O levantamento foi realizado e divulgado em maio, após o vazamento de áudios nos quais Flávio aparece pedindo dinheiro para financiar um filme sobre seu pai, o ex-presidente Jair Bolsonaro, ao ex-banqueiro Daniel Vorcaro, dono do extinto Banco Master, que é investigado por fraudes financeiras bilionárias.

Pela decisão, a empresa responsável pela pesquisa eleitoral, a AtlasIntel, deve retirar o levantamento de seus canais de comunicação e interromper qualquer divulgação do estudo.

A decisão de Nunes Marques, que é presidente do TSE, é liminar, ou seja, tem caráter provisório e deve ser referendada ou não pelo plenário, composto, além dele, por mais seis ministros: André Mendonça, Dias Toffoli, Antonio Carlos Ferreira, Ricardo Villas Bôas Cueva, Floriano Azevedo Marques Neto e Estela Aranha.

Argumentos do PL

Na decisão, Marques concordou com os argumentos apresentados pelo PL, que alegou ter havido direcionamento negativo contra Flávio. O partido apontou que, de 49 perguntas que compunham o questionário do levantamento, oito eram relativas ao Banco Master e faziam ligação do pré-candidato com o escândalo financeiro de forma indevida.

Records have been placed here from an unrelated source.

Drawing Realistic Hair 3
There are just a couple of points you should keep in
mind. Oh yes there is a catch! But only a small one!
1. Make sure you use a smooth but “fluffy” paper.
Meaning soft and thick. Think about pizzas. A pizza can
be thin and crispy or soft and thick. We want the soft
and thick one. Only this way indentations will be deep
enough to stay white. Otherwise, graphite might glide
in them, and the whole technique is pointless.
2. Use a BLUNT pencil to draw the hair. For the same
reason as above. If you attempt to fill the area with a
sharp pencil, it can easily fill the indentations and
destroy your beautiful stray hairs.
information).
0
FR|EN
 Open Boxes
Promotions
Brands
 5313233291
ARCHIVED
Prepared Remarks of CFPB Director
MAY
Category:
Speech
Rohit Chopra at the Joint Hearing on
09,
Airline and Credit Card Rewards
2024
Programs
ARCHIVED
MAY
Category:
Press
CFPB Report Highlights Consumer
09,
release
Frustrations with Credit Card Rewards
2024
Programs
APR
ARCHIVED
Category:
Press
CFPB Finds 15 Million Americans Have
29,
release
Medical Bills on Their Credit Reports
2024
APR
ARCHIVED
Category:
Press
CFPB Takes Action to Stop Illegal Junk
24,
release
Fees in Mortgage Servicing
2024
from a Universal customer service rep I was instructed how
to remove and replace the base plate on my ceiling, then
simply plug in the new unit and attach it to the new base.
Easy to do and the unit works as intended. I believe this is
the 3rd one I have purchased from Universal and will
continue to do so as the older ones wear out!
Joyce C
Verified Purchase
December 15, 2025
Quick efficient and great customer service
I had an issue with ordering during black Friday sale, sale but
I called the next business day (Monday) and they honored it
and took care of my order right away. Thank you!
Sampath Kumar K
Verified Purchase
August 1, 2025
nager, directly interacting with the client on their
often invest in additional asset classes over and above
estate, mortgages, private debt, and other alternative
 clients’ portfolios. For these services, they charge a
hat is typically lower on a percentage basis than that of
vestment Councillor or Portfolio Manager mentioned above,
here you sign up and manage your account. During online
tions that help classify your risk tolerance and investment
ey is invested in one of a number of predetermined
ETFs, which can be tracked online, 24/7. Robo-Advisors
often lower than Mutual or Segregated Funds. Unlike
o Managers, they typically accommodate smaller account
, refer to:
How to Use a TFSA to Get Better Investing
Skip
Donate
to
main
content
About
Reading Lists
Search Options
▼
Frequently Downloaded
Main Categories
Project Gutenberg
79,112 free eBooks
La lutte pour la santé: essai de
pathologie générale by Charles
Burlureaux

A sigla argumentou ainda que as perguntas, além de tendenciosas, foram feitas em sequência, influenciando o entendimento do entrevistado. Além disso, o partido alegou que o áudio que embasou as perguntas ainda não teve a autenticidade avaliada pela Justiça, o que impediria sua utilização como base para o levantamento.

Defesa da AtlasIntel

Em nota divulgada após a liminar, o instituto AtlasIntel defendeu a pesquisa, afirmando que “a situação será devidamente esclarecida a partir da análise técnica dos fatos e da metodologia empregada, e confiamos no colegiado do TSE para afirmar a robustez técnica e a legalidade do estudo.”